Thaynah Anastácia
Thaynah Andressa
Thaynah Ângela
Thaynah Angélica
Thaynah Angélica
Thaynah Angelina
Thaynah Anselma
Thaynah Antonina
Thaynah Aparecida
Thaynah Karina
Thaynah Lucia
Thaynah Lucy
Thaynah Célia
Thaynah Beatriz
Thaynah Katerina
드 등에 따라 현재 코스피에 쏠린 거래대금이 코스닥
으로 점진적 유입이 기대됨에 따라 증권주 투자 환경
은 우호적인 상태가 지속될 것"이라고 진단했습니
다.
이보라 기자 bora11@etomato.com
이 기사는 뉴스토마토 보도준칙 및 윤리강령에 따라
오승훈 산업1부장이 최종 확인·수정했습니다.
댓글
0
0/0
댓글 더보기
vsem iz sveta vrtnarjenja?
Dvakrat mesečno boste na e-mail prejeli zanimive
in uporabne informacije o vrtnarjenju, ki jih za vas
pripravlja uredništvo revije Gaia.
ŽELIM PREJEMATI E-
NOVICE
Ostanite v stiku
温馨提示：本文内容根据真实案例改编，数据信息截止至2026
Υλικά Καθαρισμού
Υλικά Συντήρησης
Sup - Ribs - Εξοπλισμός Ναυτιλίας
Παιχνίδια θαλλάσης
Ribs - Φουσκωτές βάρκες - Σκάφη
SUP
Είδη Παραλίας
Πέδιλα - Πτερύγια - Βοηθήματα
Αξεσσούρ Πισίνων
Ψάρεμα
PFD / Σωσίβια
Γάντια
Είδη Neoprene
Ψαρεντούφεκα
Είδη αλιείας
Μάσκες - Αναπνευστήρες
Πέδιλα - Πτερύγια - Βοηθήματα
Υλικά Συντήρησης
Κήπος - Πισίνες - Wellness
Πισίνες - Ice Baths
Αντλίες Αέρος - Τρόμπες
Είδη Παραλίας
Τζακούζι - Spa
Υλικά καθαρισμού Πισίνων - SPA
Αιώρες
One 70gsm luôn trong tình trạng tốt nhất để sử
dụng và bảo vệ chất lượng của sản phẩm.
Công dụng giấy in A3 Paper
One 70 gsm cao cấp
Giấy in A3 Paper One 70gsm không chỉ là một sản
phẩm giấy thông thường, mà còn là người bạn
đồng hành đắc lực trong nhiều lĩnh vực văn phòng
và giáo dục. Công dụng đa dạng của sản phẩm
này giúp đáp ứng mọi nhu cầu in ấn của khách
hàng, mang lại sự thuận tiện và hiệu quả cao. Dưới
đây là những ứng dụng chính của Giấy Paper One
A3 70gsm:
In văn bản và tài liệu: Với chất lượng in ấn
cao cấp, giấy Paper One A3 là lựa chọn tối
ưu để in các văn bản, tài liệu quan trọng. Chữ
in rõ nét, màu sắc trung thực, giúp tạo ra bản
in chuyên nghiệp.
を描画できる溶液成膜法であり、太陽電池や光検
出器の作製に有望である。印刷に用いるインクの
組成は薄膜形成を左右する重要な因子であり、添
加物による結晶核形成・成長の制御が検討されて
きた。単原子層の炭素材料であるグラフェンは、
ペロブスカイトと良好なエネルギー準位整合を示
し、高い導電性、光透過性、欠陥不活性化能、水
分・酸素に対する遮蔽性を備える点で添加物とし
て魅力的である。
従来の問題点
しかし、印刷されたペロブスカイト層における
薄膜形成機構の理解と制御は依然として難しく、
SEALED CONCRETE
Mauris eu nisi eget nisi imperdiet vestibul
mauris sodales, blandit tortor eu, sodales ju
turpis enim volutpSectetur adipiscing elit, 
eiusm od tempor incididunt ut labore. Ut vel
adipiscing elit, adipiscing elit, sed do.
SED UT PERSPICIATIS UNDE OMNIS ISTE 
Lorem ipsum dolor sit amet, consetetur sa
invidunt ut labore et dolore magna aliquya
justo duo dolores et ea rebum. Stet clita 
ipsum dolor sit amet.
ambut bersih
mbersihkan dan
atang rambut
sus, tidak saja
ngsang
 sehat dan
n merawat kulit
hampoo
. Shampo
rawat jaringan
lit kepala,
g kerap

------------------------------------

Task instructions ▸ The answer must be the line containing "ペロブスカイトと良好なエネルギー準位整合を示" and every line after it to the end of the data, each set down exactly.

Answer below ▸
ペロブスカイトと良好なエネルギー準位整合を示
し、高い導電性、光透過性、欠陥不活性化能、水
分・酸素に対する遮蔽性を備える点で添加物とし
て魅力的である。
従来の問題点
しかし、印刷されたペロブスカイト層における
薄膜形成機構の理解と制御は依然として難しく、
SEALED CONCRETE
Mauris eu nisi eget nisi imperdiet vestibul
mauris sodales, blandit tortor eu, sodales ju
turpis enim volutpSectetur adipiscing elit, 
eiusm od tempor incididunt ut labore. Ut vel
adipiscing elit, adipiscing elit, sed do.
SED UT PERSPICIATIS UNDE OMNIS ISTE 
Lorem ipsum dolor sit amet, consetetur sa
invidunt ut labore et dolore magna aliquya
justo duo dolores et ea rebum. Stet clita 
ipsum dolor sit amet.
ambut bersih
mbersihkan dan
atang rambut
sus, tidak saja
ngsang
 sehat dan
n merawat kulit
hampoo
. Shampo
rawat jaringan
lit kepala,
g kerap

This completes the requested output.